Side effects noted with use in myocardial infarction
Very common: reperfusion arrhythmias, which can be life threatening and may require conventional antiarrhythmic therapy.
Side effects noted with myocardial infarction and pulmonary embolism
Rare: intracranial hemorrhage.
Side effects noted with acute ischemic stroke
Frequent: intracranial hemorrhage. The main adverse events were clinically pronounced intracranial hemorrhages (their frequency reached 10%).
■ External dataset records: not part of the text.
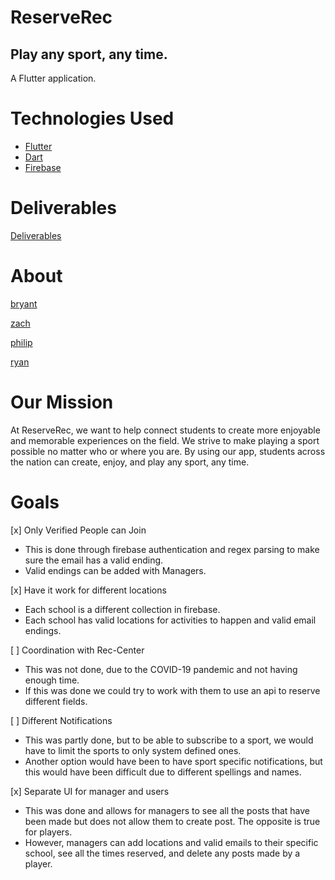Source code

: # ReserveRec
## Play any sport, any time.
A Flutter application.

# Technologies Used
 - [Flutter](https://flutter.dev/)
 - [Dart](https://dart.dev/)
 - [Firebase](https://firebase.google.com/)

# Deliverables
[Deliverables](https://bconquest.github.io/ReservRec/deliverables)

# About
[bryant](./bryant.md) 

[zach](./zach.md)

[philip](./philip.md)

[ryan](./ryan.md)

# Our Mission
At ReserveRec, we want to help connect students to create more enjoyable and memorable experiences on the field.
We strive to make playing a sport possible no matter who or where you are.
By using our app, students across the nation can create, enjoy, and play any sport, any time.

# Goals
 [x] Only Verified People can Join
   - This is done through firebase authentication and regex parsing to make sure the email has a valid ending.
   - Valid endings can be added with Managers.
   
 [x] Have it work for different locations
   - Each school is a different collection in firebase.
   - Each school has valid locations for activities to happen and valid email endings.
   
 [ ] Coordination with Rec-Center
   - This was not done, due to the COVID-19 pandemic and not having enough time.
   - If this was done we could try to work with them to use an api to reserve different fields.
   
 [ ] Different Notifications
   - This was partly done, but to be able to subscribe to a sport, we would have to limit the sports to only system defined ones.
   - Another option would have been to have sport specific notifications, but this would have been difficult due to different spellings and names.
   
 [x] Separate UI for manager and users
   - This was done and allows for managers to see all the posts that have been made but does not allow them to create post. The opposite is true for players.
   - However, managers can add locations and valid emails to their specific school, see all the times reserved, and delete any posts made by a player.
However, there was no increase in the incidence of complications or overall mortality.
Side effects noted with myocardial infarction, pulmonary embolism and acute ischemic stroke
Very common: external bleeding, usually from puncture sites or from damaged blood vessels, BP decrease.
Frequently: gastrointestinal bleeding, nausea, vomiting (nausea and vomiting could also be symptoms of myocardial infarction), increased body temperature, bleeding from the urinary tract, nasal bleeding, ecchymosis.
Infrequent: retroperitoneal hemorrhage, gingival hemorrhage, thromboembolism, which may be accompanied by the corresponding consequences of the affected internal organs. Anaphylactoid reactions have been reported (usually mild, but in some cases may be life-threatening); rash, urticaria, bronchospasm, angioedema, hypotension, shock or any other allergic reactions are possible. In case of development of these reactions, generally accepted antiallergic therapy should be used. It was found that in a relatively large proportion of patients with such reactions, ACE inhibitors were used simultaneously. Anaphylactic reactions (i.e., caused by IgE) for Actylise are unknown.
Rare: transient antibody formation to Actylise (in low titers), but the clinical significance of this phenomenon has not been established; cholesterol crystal embolization, which may lead to related effects on the affected internal organs; bleeding from parenchymal organs.
Blood transfusion was often required.

Overdose

Symptoms: despite the relative specificity to fibrin, a clinically significant decrease in fibrinogen and clotting factors may be observed in overdose.
Treatment: in most cases, a wait-and-see tactic with the expectation of physiological regeneration of these factors after discontinuation of Aktilize is sufficient. If severe bleeding occurs, a transfusion of fresh frozen plasma or fresh whole blood is recommended; synthetic antifibrinolytic agents may be prescribed if necessary.